The difficulty in choosing between new words and old words to express new meanings is hardly felt in the exact sciences. It is at least at a minimum. The innovator may encounter violent prejudice, but, arguing with experts, he can at least make sure of being understood, if his new division is based upon real and important differences. But in other subjects the difficulty of transmitting truth or of expressing it in language suited for precise transmission, is almost greater than the difficulty of arriving at truth. Between new names and old names redefined, the possessor of fresh knowledge, assuming it to be perfectly verified, is in a quandary. The objects with which he deals are already named in accordance with loose divisions resting on strong prejudices. The names in current use are absolutely incapable of conveying his meaning. He must redefine them if he is to use them. But in that case he runs the risk of being misunderstood from people being too impatient to master his redefinition. His right to redefine may even be challenged without any reference to the facts to be expressed: he may simply be accused of circulating false linguistic coin, of debasing the verbal currency. The other alternative open to him is to coin new words. In that case he runs the risk of not being read at all. His contribution to verified knowledge is passed by as pedantic and unintelligible. There is no simple rule of safety: between Scylla and Charybdis the mariner must steer as best he may. Practically the advantage lies with old words redefined, because thereby discussion is provoked and discussion clears the air.

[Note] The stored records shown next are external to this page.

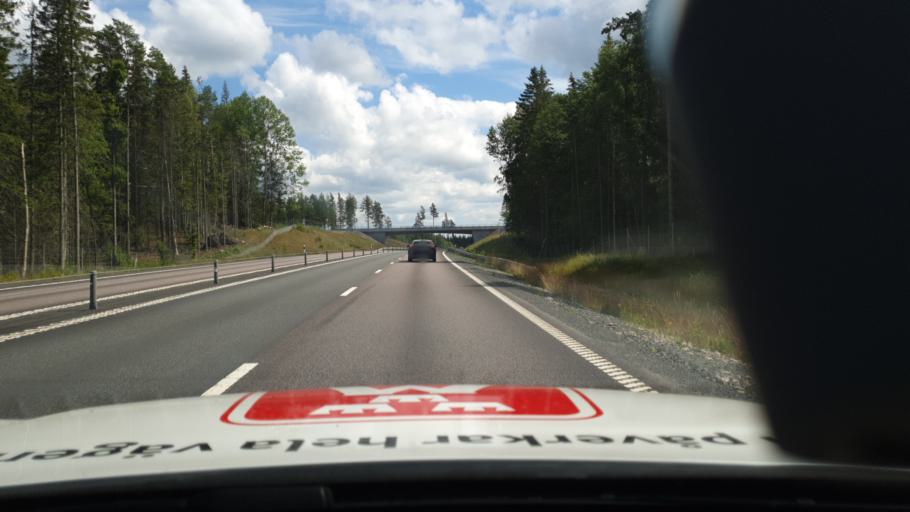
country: SE
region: Joenkoeping
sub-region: Mullsjo Kommun
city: Mullsjoe
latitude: 57.8952
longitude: 13.8776
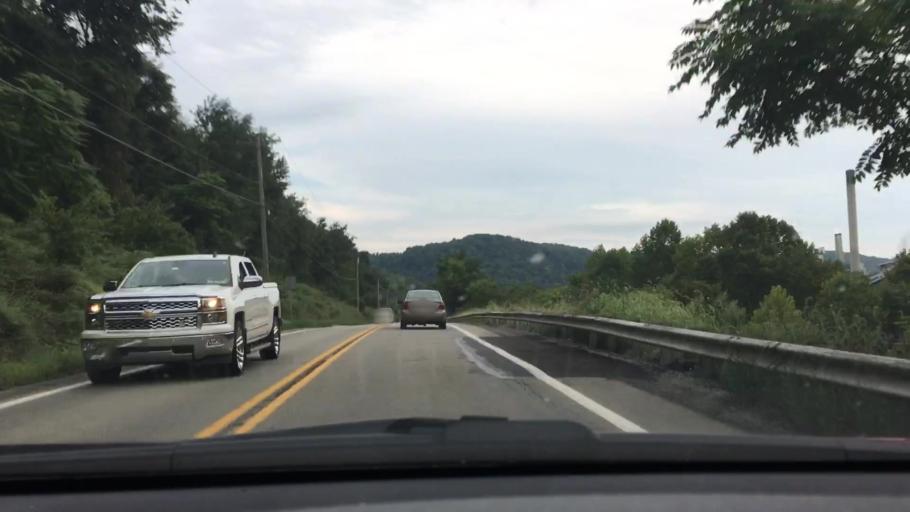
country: US
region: Pennsylvania
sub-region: Allegheny County
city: Wilson
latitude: 40.3106
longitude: -79.8755
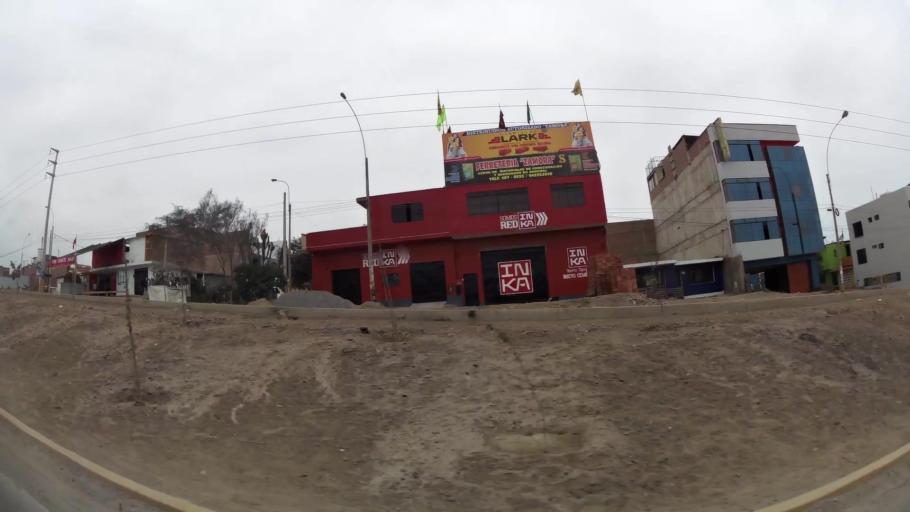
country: PE
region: Lima
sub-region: Lima
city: Surco
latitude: -12.2084
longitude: -76.9574
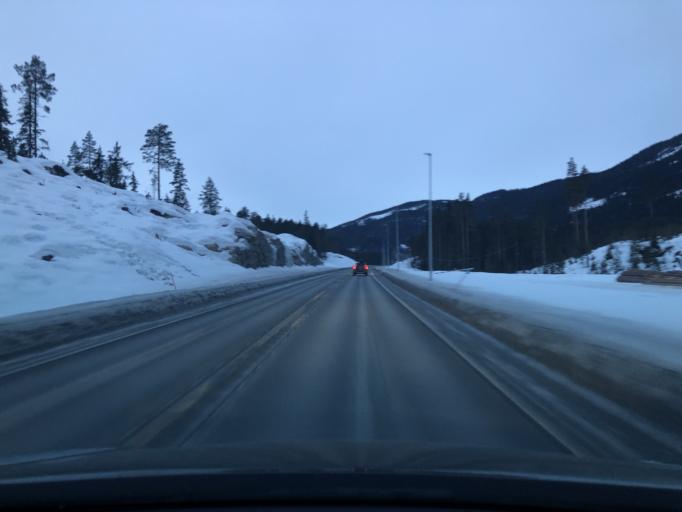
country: NO
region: Oppland
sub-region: Sor-Aurdal
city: Bagn
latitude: 60.8807
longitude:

Whether it is best to attempt a formal definition or to use words in a private, peculiar, or esoteric sense, and leave this to be gathered by the reader from the general tenor of your utterances, is a question of policy outside the limits of Logic. It is for the logician to expound the method of Definition and the conditions of its application: how far there are subjects that do not admit of its application profitably must be decided on other grounds. But it is probably true that no man who declines to be bound by a formal definition of his terms is capable of carrying them in a clear unambiguous sense through a heated controversy.
[Footnote 1:] Except, perhaps, in new offices to which the name is extended, such as Clerk of School Board. The name, bearing its most simple and common meaning, may cause popular misapprehension of the nature of the duties. Any uncertainty in meaning may be dangerous in practice: elections have been affected by the ambiguity of this word.
[Footnote 2:] Sidgwick's Political Economy, pp. 52-3. Ed. 1883.
[Footnote 3:] Some logicians, however, speak of defining a thing, and illustrate this as if by a thing they meant a concrete individual, the realistic treatment of Universals lending itself to such expressions. But though the authority of Aristotle might be claimed for this, it is better to confine the name in strictness to the main process of defining a class. Since, however, the method is the same whether it is an individual or a class that we want to make distinct, there is no harm in the extension of the word definition to both varieties. See Davidson's Logic of Definition, chap. ii.
[Footnote 4:] See Davidson's Logic of Definition, chap. iii.
Chapter II.
THE FIVE PREDICABLES.—VERBAL AND REAL PREDICATION.
We give a separate chapter to this topic out of respect for the space that it occupies in the history of Logic. But except as an exercise in subtle distinction for its own sake, all that falls to be said about the Predicables might be given as a simple appendix to the chapter on Definition.